Libratone Too is easy to carry, nice to show off, and it sounds very good.

Libratone has previously produced portable speakers, such as the excellent Zipp Mini. However, that one was not particularly robust, and was best suited for home use. Libratone has now released real travel speakers. The slightly more expensive One is in book size, while Too is the size of a small feeding bottle. If your backpack has a pocket for a water bottle, it fits perfectly there. However, it cannot handle being submerged in water, and can only cope with a few raindrops. The rubber handle makes it easy to hang it up.

Nice loop for hanging up speakers, but the touch control is impractical.

Like Libratone’s other speakers, Too has a touch control for volume and playback. It is well suited for home use, but outside it’s too easy to accidentally touch it, and it doesn’t react at all when you have wet fingers. The app is better. You can connect several loudspeakers for a larger audio, play Internet radio, run Spotify or Tidal. Also, it has EQ settings for many different types of music.
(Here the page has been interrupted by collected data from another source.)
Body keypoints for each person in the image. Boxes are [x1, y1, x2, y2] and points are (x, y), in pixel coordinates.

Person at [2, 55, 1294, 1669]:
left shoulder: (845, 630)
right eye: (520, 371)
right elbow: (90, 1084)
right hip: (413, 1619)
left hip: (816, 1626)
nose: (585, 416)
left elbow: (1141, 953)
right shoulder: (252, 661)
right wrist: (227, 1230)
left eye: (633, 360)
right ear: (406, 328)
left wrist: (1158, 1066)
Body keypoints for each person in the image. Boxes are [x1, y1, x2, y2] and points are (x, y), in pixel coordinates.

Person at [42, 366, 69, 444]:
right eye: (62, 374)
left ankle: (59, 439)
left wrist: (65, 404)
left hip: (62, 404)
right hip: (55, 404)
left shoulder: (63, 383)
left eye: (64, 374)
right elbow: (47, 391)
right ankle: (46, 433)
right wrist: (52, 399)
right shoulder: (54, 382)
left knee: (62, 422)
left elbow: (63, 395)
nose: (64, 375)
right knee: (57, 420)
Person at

Too is an omni-directional speaker, which makes it less suitable for individual listening, and is better suited for being placed on the middle of a picnic blanket. It delivers an engaging sound that makes most people want to tap with the beat. Bass rendition is surprisingly good and handles most electronic dance music, even though it cuts off the deepest bass. If there is something to complain about it would be that it lacks a little dynamism when you increase the volume, and it lacks a sense of presence in live concerts.

 

(Photo: Manufacturer)

 

Conclusion

Libratone Too is a nice device that is significantly better suited for outdoor use than the otherwise notable Zipp speakers. However, it can only withstand water spray, not a bath. The format is designed to be put in the water bottle pocket of a backpack. The app makes it easy to control the speaker, pairing two speakers or sculpting the sound to your preference. It has a rhythmic bass rendition and an immersive sound suited for most outdoor activities.

 

Bass heavy party speakers

Perhaps Flip means that this bass heavy party speaker is giving the competitors the finger?
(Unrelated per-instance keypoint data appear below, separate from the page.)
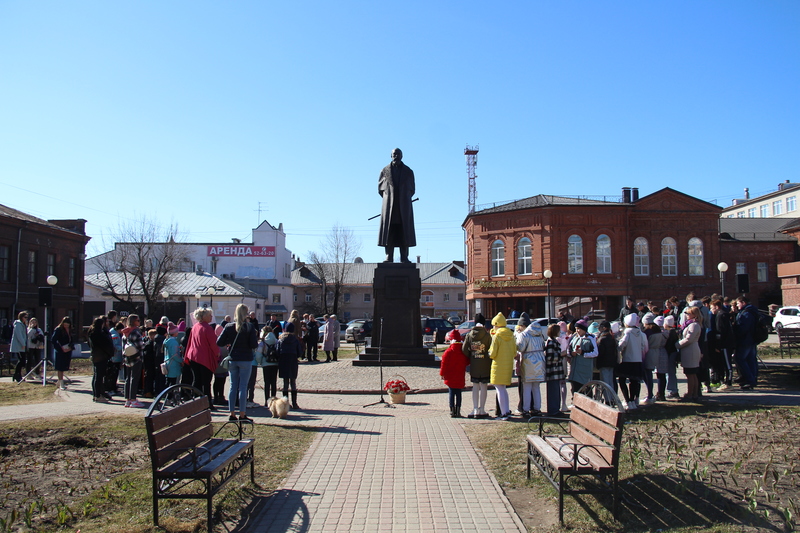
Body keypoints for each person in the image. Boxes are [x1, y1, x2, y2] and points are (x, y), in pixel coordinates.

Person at [217, 304, 259, 422]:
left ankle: (231, 413)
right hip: (245, 359)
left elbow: (219, 342)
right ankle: (242, 413)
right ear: (246, 314)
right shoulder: (249, 327)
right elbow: (253, 345)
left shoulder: (229, 327)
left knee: (232, 386)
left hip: (233, 359)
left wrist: (228, 343)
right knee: (243, 387)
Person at [378, 148, 416, 263]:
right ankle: (389, 255)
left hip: (404, 207)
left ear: (402, 156)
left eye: (398, 154)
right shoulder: (384, 171)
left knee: (404, 231)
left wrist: (403, 198)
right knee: (390, 231)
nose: (396, 156)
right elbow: (380, 190)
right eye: (394, 154)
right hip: (389, 207)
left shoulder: (408, 172)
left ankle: (404, 256)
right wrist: (390, 198)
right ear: (391, 155)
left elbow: (412, 190)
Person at [183, 308, 220, 405]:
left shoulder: (195, 326)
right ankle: (207, 403)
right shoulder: (207, 328)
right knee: (206, 382)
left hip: (194, 357)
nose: (211, 317)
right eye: (210, 315)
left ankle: (195, 401)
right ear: (204, 317)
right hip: (204, 358)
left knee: (197, 380)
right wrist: (217, 353)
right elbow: (213, 343)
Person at [515, 314, 546, 417]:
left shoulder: (524, 335)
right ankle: (537, 408)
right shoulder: (539, 333)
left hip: (528, 362)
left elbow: (521, 348)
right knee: (536, 387)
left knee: (527, 387)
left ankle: (526, 409)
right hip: (539, 361)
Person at [463, 313, 492, 419]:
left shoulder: (469, 335)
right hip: (485, 363)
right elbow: (491, 349)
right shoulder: (488, 335)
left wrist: (471, 355)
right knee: (484, 386)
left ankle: (475, 409)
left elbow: (464, 349)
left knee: (475, 386)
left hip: (474, 363)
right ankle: (482, 409)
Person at [488, 313, 515, 420]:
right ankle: (506, 410)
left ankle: (503, 413)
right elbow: (514, 351)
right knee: (503, 388)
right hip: (508, 364)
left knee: (499, 389)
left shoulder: (497, 336)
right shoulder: (511, 335)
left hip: (498, 365)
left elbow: (493, 352)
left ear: (497, 324)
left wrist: (489, 353)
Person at [617, 314, 647, 410]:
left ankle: (627, 400)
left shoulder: (627, 332)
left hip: (627, 359)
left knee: (622, 380)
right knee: (634, 381)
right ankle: (633, 400)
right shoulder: (640, 332)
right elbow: (643, 346)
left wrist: (618, 347)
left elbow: (622, 344)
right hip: (637, 360)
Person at [440, 329, 469, 418]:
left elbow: (444, 364)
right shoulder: (463, 351)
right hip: (460, 375)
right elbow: (467, 361)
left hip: (450, 376)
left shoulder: (448, 352)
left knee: (451, 393)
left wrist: (442, 373)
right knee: (459, 393)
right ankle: (458, 410)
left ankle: (452, 411)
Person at [678, 306, 704, 401]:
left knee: (691, 374)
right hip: (689, 350)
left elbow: (689, 339)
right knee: (691, 373)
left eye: (688, 313)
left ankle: (691, 394)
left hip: (691, 350)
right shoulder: (691, 324)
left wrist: (677, 345)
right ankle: (693, 393)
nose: (687, 315)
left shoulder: (694, 325)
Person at [734, 296, 759, 390]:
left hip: (745, 340)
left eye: (738, 303)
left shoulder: (746, 313)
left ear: (743, 303)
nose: (737, 305)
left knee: (739, 358)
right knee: (751, 359)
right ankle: (752, 378)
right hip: (752, 340)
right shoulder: (753, 311)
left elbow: (743, 328)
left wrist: (736, 331)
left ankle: (749, 379)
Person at [567, 320, 597, 397]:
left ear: (584, 329)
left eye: (579, 329)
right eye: (576, 328)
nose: (577, 331)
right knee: (575, 388)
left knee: (586, 388)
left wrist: (583, 353)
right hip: (574, 369)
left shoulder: (590, 338)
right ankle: (576, 404)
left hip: (585, 370)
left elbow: (595, 353)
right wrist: (571, 353)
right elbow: (568, 349)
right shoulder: (574, 338)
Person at [88, 316, 114, 403]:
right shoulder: (99, 334)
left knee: (96, 376)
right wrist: (110, 352)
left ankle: (96, 394)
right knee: (99, 377)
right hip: (101, 356)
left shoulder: (91, 333)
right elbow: (105, 345)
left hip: (95, 356)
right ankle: (98, 395)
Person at [543, 324, 567, 417]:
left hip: (556, 371)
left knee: (556, 390)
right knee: (553, 391)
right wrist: (561, 354)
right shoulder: (550, 342)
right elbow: (549, 358)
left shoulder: (554, 341)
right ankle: (553, 410)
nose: (559, 332)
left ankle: (556, 409)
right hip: (553, 371)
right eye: (558, 331)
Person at [122, 314, 145, 407]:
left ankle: (127, 399)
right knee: (135, 378)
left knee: (128, 378)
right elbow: (140, 345)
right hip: (136, 357)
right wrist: (144, 342)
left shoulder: (125, 332)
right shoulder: (135, 332)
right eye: (138, 320)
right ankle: (133, 399)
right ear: (134, 321)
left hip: (127, 357)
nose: (139, 322)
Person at [277, 322, 302, 409]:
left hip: (283, 362)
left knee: (285, 384)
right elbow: (299, 353)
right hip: (293, 362)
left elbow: (277, 351)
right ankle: (295, 403)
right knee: (293, 383)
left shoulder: (281, 340)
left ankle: (285, 403)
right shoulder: (295, 340)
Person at [642, 315, 666, 405]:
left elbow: (644, 343)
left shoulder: (648, 331)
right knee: (649, 374)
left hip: (649, 352)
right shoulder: (657, 330)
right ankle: (650, 394)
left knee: (647, 375)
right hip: (656, 352)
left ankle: (650, 395)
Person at [51, 316, 75, 391]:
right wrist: (60, 348)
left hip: (68, 350)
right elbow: (53, 340)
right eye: (65, 324)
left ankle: (59, 381)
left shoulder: (70, 330)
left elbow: (71, 339)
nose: (66, 325)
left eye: (68, 324)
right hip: (60, 351)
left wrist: (71, 345)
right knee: (60, 367)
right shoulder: (58, 329)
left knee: (64, 366)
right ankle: (61, 383)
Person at [258, 325, 279, 404]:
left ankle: (267, 401)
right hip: (275, 363)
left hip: (266, 363)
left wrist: (260, 362)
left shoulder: (263, 342)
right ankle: (273, 400)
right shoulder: (276, 341)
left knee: (266, 383)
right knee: (273, 382)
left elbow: (258, 354)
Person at [595, 320, 618, 391]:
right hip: (612, 362)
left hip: (603, 363)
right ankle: (612, 399)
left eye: (600, 327)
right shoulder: (612, 338)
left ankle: (608, 400)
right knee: (610, 382)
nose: (599, 329)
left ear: (604, 328)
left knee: (605, 383)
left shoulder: (602, 339)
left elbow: (600, 352)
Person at [11, 311, 30, 383]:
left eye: (27, 317)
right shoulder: (18, 324)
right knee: (21, 361)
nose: (26, 319)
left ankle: (18, 374)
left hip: (23, 345)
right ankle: (17, 375)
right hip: (19, 346)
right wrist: (23, 344)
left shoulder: (24, 324)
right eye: (25, 317)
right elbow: (19, 335)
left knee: (23, 361)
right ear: (21, 317)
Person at [107, 322, 124, 396]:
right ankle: (111, 389)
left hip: (115, 357)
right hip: (115, 358)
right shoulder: (115, 335)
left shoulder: (113, 333)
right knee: (113, 375)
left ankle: (113, 388)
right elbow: (115, 346)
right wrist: (123, 348)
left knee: (114, 375)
When we previously tested JBL’s travel speakers, we confined ourselves to the Charge models, for example, the excellent JBL Charge 3. Flip lacks the large battery and the ability to recharge mobile phones, but on the other hand it is more affordable. The heavy-duty rubber housing reveals that it is a waterproof speaker, and it also protects against impact. The speaker is placed on the side and lays naturally so that the speaker driver points diagonally upwards to target the listener. A carrying strap makes it easy to carry and hang up.

Using the app, you can connect up to 100 (!) speakers in party mode.

 

The app allows you to either pair the speaker with another Flip, or set it in party mode where you can connect up to 100 (!) JBL Connect-compatible speakers. In the app, you can also choose whether the Play button should control the music or activate the voice assistant. The buttons are somewhat hidden, and there isn’t an option for jumping between tracks. Unfortunately, the app can’t be used for fine-tuning the sound.

This is clearly a party speaker in pocket-size. The two passive subwoofers in the ends work hard to squeeze out the pounding sound you never thought was possible in this size class. It is almost as if you feel the bass in Silent Shout with The Knife. The level of volume is also clearly above the norm. This is obviously not a speaker for everyone. Details of the music disappear easily, and it lacks clarity and separation when there are many instruments that play simultaneously.

 

(Photo: Manufacturer)

 

Conclusion

If you want to have a party at the pool without breaking your budget, JBL Flip is an excellent option. It has a versatile format with a well thought out design that can withstand impact and go swimming. If the entire camp site has compatible speakers you can set it on party mode with up to 100 synchronised speakers. For its small size, it has a surprising amount of volume and bass rendition. However, it is less suitable if you want to lie on a deck chair and listen to Mozart.